Efficiently solve a system of equations in C++ for only certain degrees of freedom given a known structure

576 Views Asked by At

I have an algorithm such that at some point I must solve the following system for $X_5$:

$$ \left( \begin{array}{cccccccccc} A_1& B_1& & C_1& & & & & \\ B_7& A_2& B_2& & C_2& & & & \\ & B_8& A_3& & & C_3& & & \\ C_7& & & A_4& B_3& & C_4& & \\ & C_8& & B_9& A_5& B_4& & C_5& \\ & & C_9& & B_{10}& A_6& & & C_6\\ & & & C_{10}& & & A_7& B_5& \\ & & & & C_{11}& & B_{11}& A_8& B_6\\ & & & & & C_{12}& & B_{12}& A_9\\ \end{array}\right) \left( \begin{array}{c} X_1\\ X_2\\ X_3\\ X_4\\ X_5\\ X_6\\ X_7\\ X_8\\ X_9\\ \end{array}\right) = \left( \begin{array}{c} R_1\\ R_2\\ R_3\\ R_4\\ R_5\\ R_6\\ R_7\\ R_8\\ R_9\\ \end{array}\right) $$

where $A_i$ is an invertible $N\times N$ matrix, $B_i$ and $C_i$ are general $N\times N$ matrices, and each $R_i$ is a vector of length $N$. $N$ is anywhere from $\mathcal O (100)$ to $\mathcal O(1000)$. The matrix as a whole is guaranteed to be invertible.

So far my strategy has been to perform standard Gaussian elimination, except stopping early during the backsolve step once $X_5$ has been solved for.

Another thing I tried is to ignore any algebra outside of the known bandwidth. This offers some speedup.

However, I am betting there is some clever trick to exploit here.

How can I efficiently solve this system numerically?

1

There are 1 best solutions below

7
On

As already mentioned by tch, naive Gaussian elimination has complexity $O(N^3)$, where $N$ is the number of rows in the large matrix. It does not take advantage of sparsity, as opposed to other methods. From personal experience with C++ I can recommend you

Eigen A collection of direct and iterative solvers, supports sparsity. Iterative solvers are generally much faster than direct solvers, but they require that the matrix is positive-definite and has decent condition number (although many of them have preconditioners to partially alleviate the problem)

SuperLU - A great solver if you can't guarantee positive definiteness of your matrix. It does LU decomposition followed by Gaussian Elimination. It makes good use of sparsity, and is extremely parallelizable (can use MPI), allowing to solve very large systems in a distributed and memory-efficient manner.

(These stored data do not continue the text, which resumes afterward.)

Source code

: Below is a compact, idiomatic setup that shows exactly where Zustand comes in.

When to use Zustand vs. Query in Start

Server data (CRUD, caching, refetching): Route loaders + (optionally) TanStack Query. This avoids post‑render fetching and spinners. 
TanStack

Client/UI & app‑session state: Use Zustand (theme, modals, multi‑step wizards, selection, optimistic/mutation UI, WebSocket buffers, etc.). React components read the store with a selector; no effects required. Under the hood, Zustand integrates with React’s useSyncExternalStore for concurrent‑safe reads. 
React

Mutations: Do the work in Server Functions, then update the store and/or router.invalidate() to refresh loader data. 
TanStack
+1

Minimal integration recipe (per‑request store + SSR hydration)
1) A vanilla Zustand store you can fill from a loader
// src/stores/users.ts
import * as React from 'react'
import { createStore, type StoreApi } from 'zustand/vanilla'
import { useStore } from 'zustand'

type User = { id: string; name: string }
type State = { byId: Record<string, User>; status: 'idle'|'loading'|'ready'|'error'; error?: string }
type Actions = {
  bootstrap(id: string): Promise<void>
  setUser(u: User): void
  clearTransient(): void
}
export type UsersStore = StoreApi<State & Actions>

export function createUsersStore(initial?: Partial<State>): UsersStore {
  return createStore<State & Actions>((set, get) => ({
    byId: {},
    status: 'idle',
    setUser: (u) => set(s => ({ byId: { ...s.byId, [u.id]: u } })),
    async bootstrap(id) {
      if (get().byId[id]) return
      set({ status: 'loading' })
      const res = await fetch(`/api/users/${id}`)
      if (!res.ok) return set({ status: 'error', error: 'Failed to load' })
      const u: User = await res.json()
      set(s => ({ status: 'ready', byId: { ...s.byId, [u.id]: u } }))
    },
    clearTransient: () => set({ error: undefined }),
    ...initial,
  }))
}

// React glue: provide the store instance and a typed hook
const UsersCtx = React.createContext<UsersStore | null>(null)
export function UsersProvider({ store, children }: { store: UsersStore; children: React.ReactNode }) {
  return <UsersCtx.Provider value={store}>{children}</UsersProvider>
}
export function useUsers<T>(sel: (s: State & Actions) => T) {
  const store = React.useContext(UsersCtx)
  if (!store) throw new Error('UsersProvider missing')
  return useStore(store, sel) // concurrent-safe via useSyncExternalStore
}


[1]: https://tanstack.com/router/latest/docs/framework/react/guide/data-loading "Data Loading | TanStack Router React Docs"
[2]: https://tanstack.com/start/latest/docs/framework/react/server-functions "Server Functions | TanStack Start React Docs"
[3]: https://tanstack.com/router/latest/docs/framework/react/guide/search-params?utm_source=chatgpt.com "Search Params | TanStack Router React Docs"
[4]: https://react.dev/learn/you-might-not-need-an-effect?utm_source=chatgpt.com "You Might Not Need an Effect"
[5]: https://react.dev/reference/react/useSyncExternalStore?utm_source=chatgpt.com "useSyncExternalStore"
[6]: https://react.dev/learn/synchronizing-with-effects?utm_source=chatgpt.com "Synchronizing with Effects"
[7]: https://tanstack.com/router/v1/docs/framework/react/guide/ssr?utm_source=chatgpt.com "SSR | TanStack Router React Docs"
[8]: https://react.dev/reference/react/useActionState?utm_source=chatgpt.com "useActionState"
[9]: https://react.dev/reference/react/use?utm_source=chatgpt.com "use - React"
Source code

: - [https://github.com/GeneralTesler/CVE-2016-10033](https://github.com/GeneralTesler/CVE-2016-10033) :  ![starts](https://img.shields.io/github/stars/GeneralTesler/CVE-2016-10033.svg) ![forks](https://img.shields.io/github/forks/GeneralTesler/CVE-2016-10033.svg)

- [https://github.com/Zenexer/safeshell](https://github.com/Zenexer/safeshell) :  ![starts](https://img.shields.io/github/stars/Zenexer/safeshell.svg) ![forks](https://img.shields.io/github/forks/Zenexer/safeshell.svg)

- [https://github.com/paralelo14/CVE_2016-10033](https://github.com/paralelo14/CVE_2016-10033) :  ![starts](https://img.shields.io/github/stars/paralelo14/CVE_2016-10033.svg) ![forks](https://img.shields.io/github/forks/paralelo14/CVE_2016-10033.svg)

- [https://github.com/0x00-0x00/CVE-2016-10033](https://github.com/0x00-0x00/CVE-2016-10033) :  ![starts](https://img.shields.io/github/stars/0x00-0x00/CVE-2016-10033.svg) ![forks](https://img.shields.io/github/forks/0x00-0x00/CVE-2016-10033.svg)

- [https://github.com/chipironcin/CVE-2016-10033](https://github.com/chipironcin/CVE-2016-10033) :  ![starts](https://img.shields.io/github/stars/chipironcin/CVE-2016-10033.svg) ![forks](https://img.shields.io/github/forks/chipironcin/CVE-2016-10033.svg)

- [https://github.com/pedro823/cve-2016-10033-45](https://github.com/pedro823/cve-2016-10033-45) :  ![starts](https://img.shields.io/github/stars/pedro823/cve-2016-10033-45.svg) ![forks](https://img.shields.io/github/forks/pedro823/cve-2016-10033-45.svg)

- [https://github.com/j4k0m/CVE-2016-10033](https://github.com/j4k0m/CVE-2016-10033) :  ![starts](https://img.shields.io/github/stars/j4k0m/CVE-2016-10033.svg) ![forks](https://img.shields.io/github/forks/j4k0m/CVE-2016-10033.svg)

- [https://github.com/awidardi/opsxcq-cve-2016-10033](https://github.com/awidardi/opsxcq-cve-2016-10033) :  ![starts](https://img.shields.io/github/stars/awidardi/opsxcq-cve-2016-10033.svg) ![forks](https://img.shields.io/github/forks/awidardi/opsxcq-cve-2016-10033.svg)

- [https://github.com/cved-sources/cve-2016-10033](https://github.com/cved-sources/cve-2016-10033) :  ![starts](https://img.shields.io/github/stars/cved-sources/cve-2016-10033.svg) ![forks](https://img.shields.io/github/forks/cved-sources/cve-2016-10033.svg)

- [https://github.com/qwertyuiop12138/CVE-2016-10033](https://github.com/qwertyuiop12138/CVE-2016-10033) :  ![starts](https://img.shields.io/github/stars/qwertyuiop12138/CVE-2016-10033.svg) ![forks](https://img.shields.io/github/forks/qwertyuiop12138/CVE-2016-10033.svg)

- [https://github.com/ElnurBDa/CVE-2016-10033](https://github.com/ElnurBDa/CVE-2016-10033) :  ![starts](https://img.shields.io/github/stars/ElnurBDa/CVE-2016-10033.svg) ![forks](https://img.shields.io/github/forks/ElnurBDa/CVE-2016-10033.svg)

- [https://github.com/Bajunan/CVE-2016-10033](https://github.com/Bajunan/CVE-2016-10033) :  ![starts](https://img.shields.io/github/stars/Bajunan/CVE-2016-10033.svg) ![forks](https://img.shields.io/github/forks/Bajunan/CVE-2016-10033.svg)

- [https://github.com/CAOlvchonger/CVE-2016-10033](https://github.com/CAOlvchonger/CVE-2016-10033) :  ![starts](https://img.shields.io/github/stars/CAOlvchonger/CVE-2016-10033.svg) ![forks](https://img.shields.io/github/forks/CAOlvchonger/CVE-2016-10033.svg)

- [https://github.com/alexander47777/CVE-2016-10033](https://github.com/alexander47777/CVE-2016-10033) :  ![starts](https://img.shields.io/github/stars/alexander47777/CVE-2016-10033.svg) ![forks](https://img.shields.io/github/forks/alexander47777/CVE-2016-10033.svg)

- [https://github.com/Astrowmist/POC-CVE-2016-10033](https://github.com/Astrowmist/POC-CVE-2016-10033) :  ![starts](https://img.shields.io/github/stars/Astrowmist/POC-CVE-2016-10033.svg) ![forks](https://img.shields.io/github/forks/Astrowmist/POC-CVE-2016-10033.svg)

Another advice I can give you is to try to using Python before using C++. The advantage of using C++ is that you can really get cutting edge performance, and many numerical libraries are only available in C++. However, the disadvantage is that installing libraries and making sure they work the way you want is a bit of a headache and can take a few days if you are unlucky. On the other hand, while you can't find everything you want in Python, if you are lucky you are done in a matter of hours. So, I recommend you try the sparse linear solver from scipy first, maybe it works out of the box. Numerical solvers in python are written in C++, so there should not be any loss of performance.

Finally, if you really want to go hardcore and try to modify your matrix in such a way that it is possible to solve it faster, I recommend that you have a look at how preconditioners work. It is a science in itself. It is sometimes possible to find a very nice trick for a very special kind of matrix, but in general there is no silver bullet.

EDIT: Actually, I do have an idea for a preconditioner, but it has some assumptions about parts of your matrix being invertible. If I'm not mistaken, your large matrix can be rewritten as

$$M = \begin{pmatrix} M_{11} & M_{12} & 0\\ M_{21} & M_{22} & M_{23}\\ 0 & M_{32} & M_{33} \end{pmatrix}$$

Assuming that $M_{11}$ and $M_{33}$ are invertible, it should be possible to solve the 3x3 system first. If my system is

$$\begin{pmatrix} M_{11} & M_{12} & 0\\ M_{21} & M_{22} & M_{23}\\ 0 & M_{32} & M_{33} \end{pmatrix} \begin{pmatrix} Y_1 \\ Y_2 \\ Y_3 \end{pmatrix} = \begin{pmatrix} R_1 \\ R_2 \\ R_3 \end{pmatrix} $$

Then, I can do Gaussian Elimination by hand for $Y_2$

$$(M_{21}M_{11}^{-1}M_{12} + M_{22} + M_{23}M_{33}^{-1} M_{32})Y_2 = -M_{21}M_{11}^{-1}R_1 + R_2 - M_{23}M_{33}^{-1}R_3$$

Thus, you have a linear system for $Y_2$ which you can again solve by elimination or iteratively. Note that you need not necessarily perform matrix inversion in order to compute products like $M_{21}M_{11}^{-1}$. Many libraries offer to compute such products directly without having to compute the inverse.